→ **EXERCISE DETAILS**: Restate, exactly as written, the entries below from the line that holds "ring tip: (95, 147)" through the line that holds "ring dip: (222, 143)". Pictures are not part of the copy.

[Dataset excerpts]

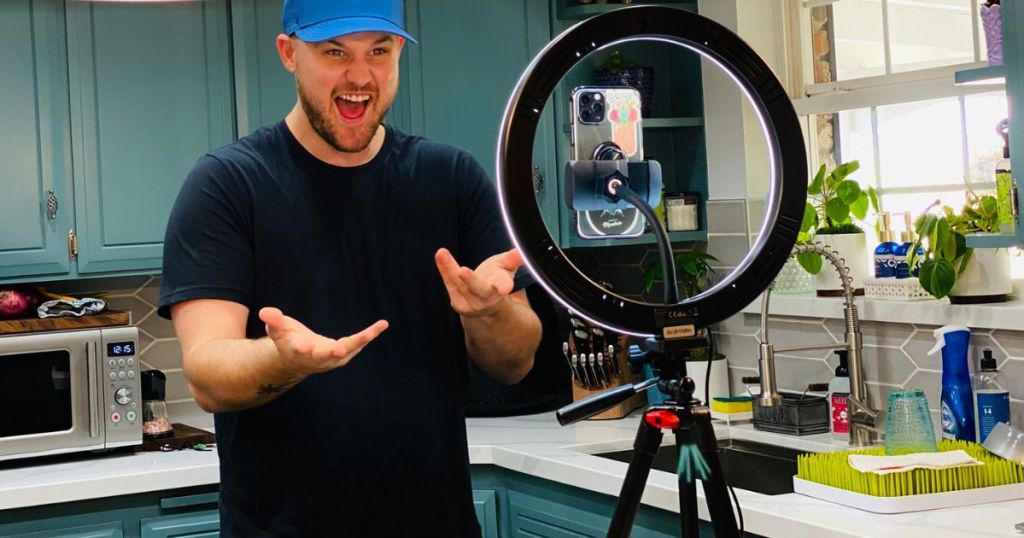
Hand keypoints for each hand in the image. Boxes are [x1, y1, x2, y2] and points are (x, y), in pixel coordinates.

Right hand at [258, 307, 387, 375]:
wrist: (298, 359)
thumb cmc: (287, 340)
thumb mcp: (277, 329)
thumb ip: (273, 321)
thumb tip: (266, 312)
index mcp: (298, 352)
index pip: (298, 350)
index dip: (299, 347)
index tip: (301, 344)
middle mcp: (316, 358)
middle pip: (325, 356)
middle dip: (332, 352)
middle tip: (338, 350)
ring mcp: (332, 358)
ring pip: (347, 350)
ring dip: (360, 341)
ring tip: (374, 330)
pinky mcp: (344, 353)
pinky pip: (358, 344)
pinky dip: (369, 335)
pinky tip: (381, 325)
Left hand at [435, 247, 522, 317]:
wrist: (485, 304)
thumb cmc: (496, 280)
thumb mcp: (505, 268)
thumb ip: (511, 260)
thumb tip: (519, 252)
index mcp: (501, 288)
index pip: (503, 286)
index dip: (504, 286)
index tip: (505, 288)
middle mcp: (486, 298)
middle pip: (479, 289)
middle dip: (471, 281)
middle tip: (462, 271)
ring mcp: (471, 302)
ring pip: (459, 284)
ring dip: (449, 268)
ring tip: (442, 254)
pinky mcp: (457, 302)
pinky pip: (450, 283)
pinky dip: (444, 269)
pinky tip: (440, 255)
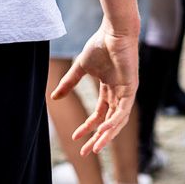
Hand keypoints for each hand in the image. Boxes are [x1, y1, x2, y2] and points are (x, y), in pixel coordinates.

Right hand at [51, 22, 138, 154]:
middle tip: (87, 152)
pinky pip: (124, 110)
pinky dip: (115, 122)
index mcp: (110, 88)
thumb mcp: (80, 68)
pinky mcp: (131, 87)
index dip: (88, 127)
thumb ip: (69, 83)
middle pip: (109, 122)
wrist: (113, 31)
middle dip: (98, 138)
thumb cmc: (100, 45)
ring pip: (118, 120)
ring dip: (107, 135)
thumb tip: (53, 97)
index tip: (75, 137)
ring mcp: (126, 91)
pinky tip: (104, 131)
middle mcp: (119, 92)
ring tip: (95, 147)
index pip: (100, 114)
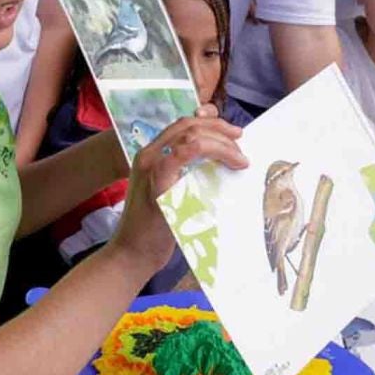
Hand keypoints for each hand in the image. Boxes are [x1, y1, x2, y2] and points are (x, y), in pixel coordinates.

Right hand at [108, 116, 246, 271]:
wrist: (133, 253)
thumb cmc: (155, 230)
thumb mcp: (174, 194)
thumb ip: (188, 175)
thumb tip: (221, 164)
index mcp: (151, 155)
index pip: (182, 124)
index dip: (210, 121)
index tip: (233, 133)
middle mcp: (148, 155)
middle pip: (188, 125)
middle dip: (221, 130)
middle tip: (241, 145)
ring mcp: (150, 166)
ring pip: (190, 135)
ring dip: (222, 143)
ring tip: (239, 159)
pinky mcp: (157, 183)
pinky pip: (184, 153)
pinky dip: (211, 152)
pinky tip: (229, 164)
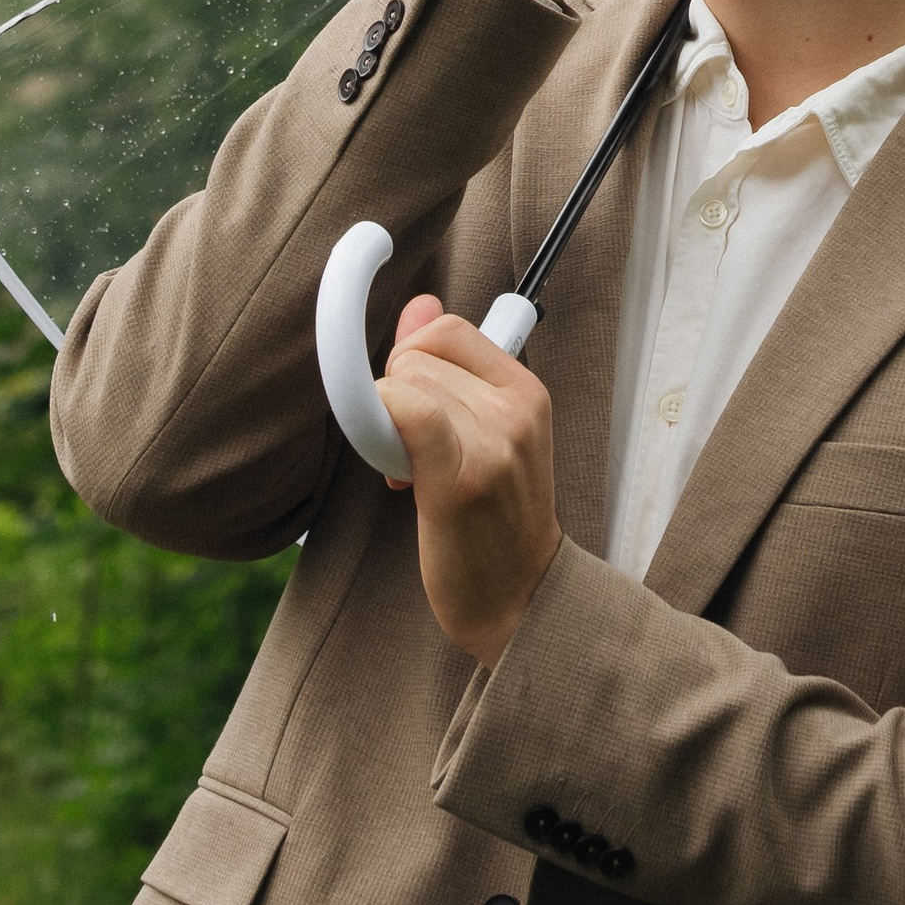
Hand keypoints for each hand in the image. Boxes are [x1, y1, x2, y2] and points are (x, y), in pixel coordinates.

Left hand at [379, 294, 561, 668]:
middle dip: (394, 399)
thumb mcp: (487, 432)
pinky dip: (379, 425)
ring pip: (398, 387)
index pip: (446, 329)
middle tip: (414, 454)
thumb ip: (450, 367)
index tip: (413, 404)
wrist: (519, 601)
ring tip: (414, 477)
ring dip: (385, 430)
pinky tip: (394, 471)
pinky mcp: (460, 479)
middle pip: (414, 357)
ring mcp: (493, 442)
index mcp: (525, 391)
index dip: (411, 360)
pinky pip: (402, 412)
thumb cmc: (494, 521)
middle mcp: (516, 409)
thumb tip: (417, 304)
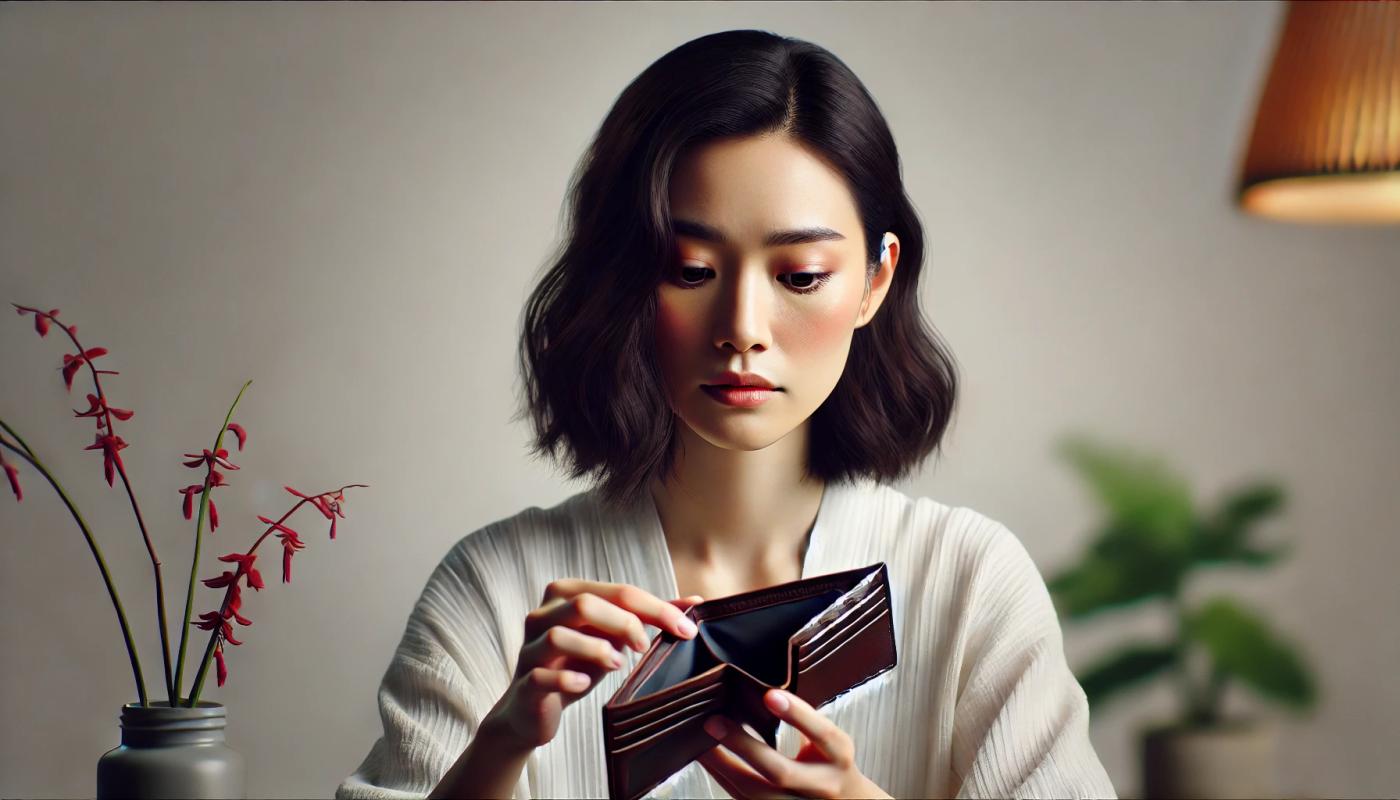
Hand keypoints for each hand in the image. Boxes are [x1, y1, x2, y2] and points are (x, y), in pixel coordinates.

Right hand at [484, 579, 703, 750]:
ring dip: (596, 648)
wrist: (532, 708)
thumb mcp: (612, 637)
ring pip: (559, 635)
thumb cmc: (576, 665)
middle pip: (586, 604)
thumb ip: (647, 618)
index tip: (686, 629)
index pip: (618, 591)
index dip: (655, 608)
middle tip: (645, 647)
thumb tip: (695, 602)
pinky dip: (568, 678)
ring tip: (617, 664)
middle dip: (626, 623)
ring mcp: (530, 648)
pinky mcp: (525, 682)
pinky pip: (542, 675)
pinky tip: (585, 683)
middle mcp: (543, 614)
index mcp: (567, 593)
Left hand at [697, 688, 892, 798]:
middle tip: (713, 722)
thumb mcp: (829, 739)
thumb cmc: (830, 763)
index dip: (797, 714)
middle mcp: (821, 785)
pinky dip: (724, 778)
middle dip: (743, 746)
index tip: (769, 694)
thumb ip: (803, 720)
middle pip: (780, 771)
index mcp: (838, 756)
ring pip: (755, 792)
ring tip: (698, 743)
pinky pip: (744, 798)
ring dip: (722, 766)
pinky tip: (708, 761)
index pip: (821, 733)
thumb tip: (760, 689)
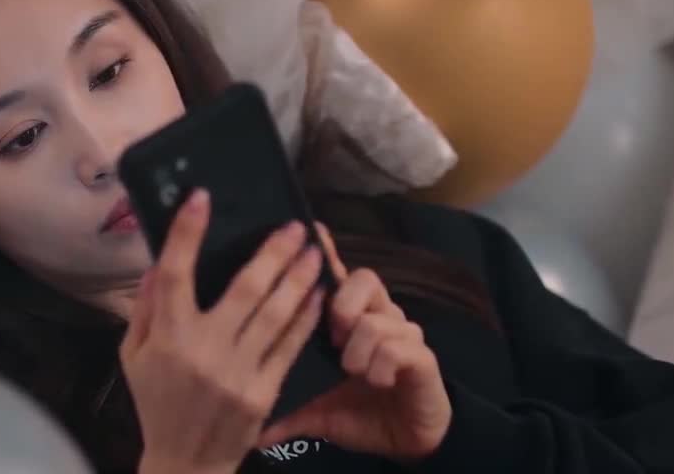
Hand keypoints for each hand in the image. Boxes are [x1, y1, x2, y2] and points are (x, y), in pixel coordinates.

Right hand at [121, 189, 327, 473]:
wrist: (185, 462)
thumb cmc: (156, 404)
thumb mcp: (132, 357)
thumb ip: (144, 310)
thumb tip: (156, 265)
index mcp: (167, 337)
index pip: (175, 274)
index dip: (187, 233)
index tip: (200, 197)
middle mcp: (203, 350)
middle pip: (244, 289)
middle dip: (271, 252)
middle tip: (292, 225)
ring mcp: (237, 372)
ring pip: (274, 314)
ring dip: (297, 279)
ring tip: (313, 251)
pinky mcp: (264, 391)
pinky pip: (289, 346)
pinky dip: (305, 317)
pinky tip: (317, 294)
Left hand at [256, 224, 451, 462]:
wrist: (408, 443)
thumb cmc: (360, 415)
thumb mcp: (317, 412)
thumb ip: (286, 410)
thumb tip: (251, 431)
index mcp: (352, 321)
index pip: (338, 276)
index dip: (326, 253)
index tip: (311, 231)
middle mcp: (379, 318)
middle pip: (364, 279)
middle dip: (343, 303)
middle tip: (334, 337)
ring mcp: (403, 335)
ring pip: (376, 317)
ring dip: (359, 347)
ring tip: (353, 370)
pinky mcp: (423, 358)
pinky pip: (399, 346)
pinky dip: (381, 365)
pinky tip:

→ **ANSWER TO THE PROBLEM**:
ring tip: (95, 147)
index pip: (100, 114)
Hand keypoints for each hand in the image. Boxes are [x1, y1, x2, y2] and points are (x, y), in pixel coordinates.

Right hand at [108, 116, 246, 271]:
wrist: (133, 253)
thumb cmc: (155, 230)
thumb mcp: (174, 194)
thumb ip: (188, 175)
thumb tip: (221, 164)
index mcp: (151, 155)
index pip: (182, 124)
index dip: (210, 121)
index tip: (233, 133)
middle mcp: (148, 155)
middle pip: (188, 125)
middle dip: (221, 130)
middle tip: (241, 145)
ring mcp: (150, 166)
ring pip: (190, 135)
ring dip: (222, 143)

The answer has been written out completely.